Use a variable, called ARCHIVE, to point to the directory that contains the archive of messages that to be studied used. That is, do not hardcode any paths, directories, etc., into your scripts.

This way, you can use the same scripts on your test data and the actual data. Also, if the actual data moved, the scripts can easily be reconfigured. Finally, we can test your scripts with another data set.

Here are your problems:

  1. Determine the number of directories containing problems. Observe that there is only one message per file. What is the total number of messages sent? Output 2 columns on a single line, the # of directories, and the total # of messages sent.
  2. Determine how many messages are in the longest thread. List all of the threads that are of that length. Here it might be helpful to write (maybe) a temp file w/2 columns, sorting on the second column in an intelligent way, and the using bash's read, or Awk to find the lines you want. Note, a suffix of _6 does not necessarily mean that the previous 5 messages exist.
  3. Write a script that takes, as command-line arguments, the year, month and day, in that order. E.g.:
    prob3 2003 11 27
    , and returns a list of messages that were sent on that day.
  4. In each message, pull out the target hostname (not the full email address) from the To: line (be careful about finding quoted To: lines). How many distinct hostnames are there? Note, hostnames on the Internet are case insensitive. How many messages were sent to each (for this you'll need sort, and you'll want to look at the squash awk script in the anagram lab from the Awk lecture).
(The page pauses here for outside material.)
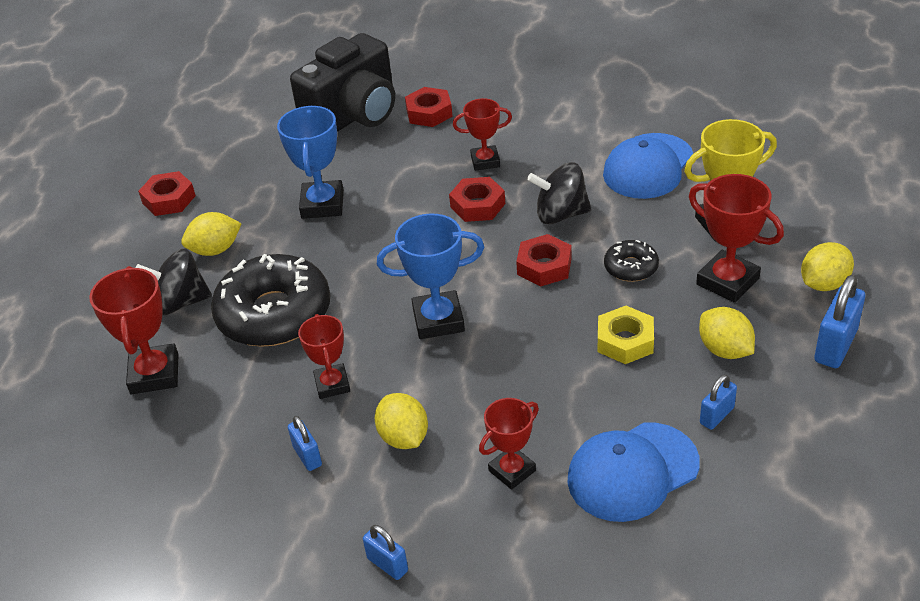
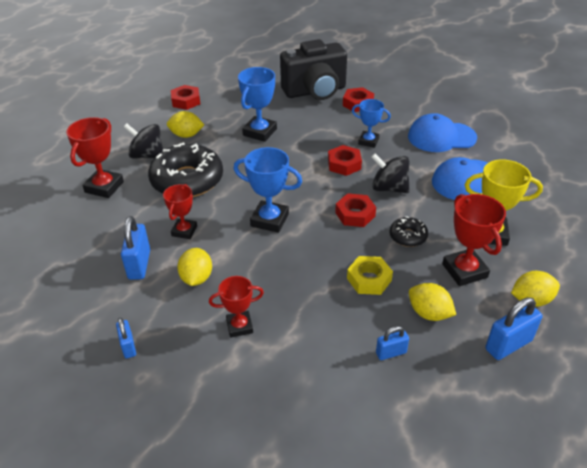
camera: 25 degrees right, 0 degrees up
(307, 456) = (139, 264): blue padlock -> blue padlock, size x1.68
(485, 161) = (368, 141): red trophy -> blue trophy
(632, 472) = (309, 362): blue cap -> blue cap (441, 137)
(725, 350) = (429, 313): yellow lemon -> yellow lemon turned 45 degrees counterclockwise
    Output 2 columns, the hostname and the # of messages sent there, 1 record per line, sorted by column 2, in descending order. The last line shall be "total nnn", where nnn is the total # of distinct hostnames.

Grading

Each problem will be worth 20%, with 20% reserved for coding style, comments, the ability to follow directions, the README, etc.

Submission

Submit the following files:

, where each probn is a bash file, with execute permissions set, and the proper sha-bang (we might be grading from the Midnight Commander Shell; who knows?).

Each script should have comments explaining what the script does. Your script may call additional scripts or programs (Awk) in other files and temporary files may be created - if so this should be documented. Make sure that the problem can be solved simply by executing your main script.

For example, while testing using the entire archive, you might do this:

ARCHIVE=/home/kschmidt/public_html/CS265/Assignments/DrMath/Archive ./prob3

Or, define it in your environment, export it, and run your program:

ARCHIVE=/home/kschmidt/public_html/CS265/Assignments/DrMath/Archive
export ARCHIVE
./prob3

Do not set this variable in your scripts (or, check to see that it is unset before modifying it). We will want to set it to a directory of our choosing.

Create a subdirectory which contains the test data you used. This data set should contain a few directories each with a few messages. It provides a quick way to test your code and you should use it to test your code yourself.

Do NOT submit temporary files, nor your test data. Just the required scripts, and any helper files.

All assignments should be submitted via gitlab.cci . Create a top-level subdirectory in your course repository named assn1 . Contact one of the TAs or instructor if you have not done this previously).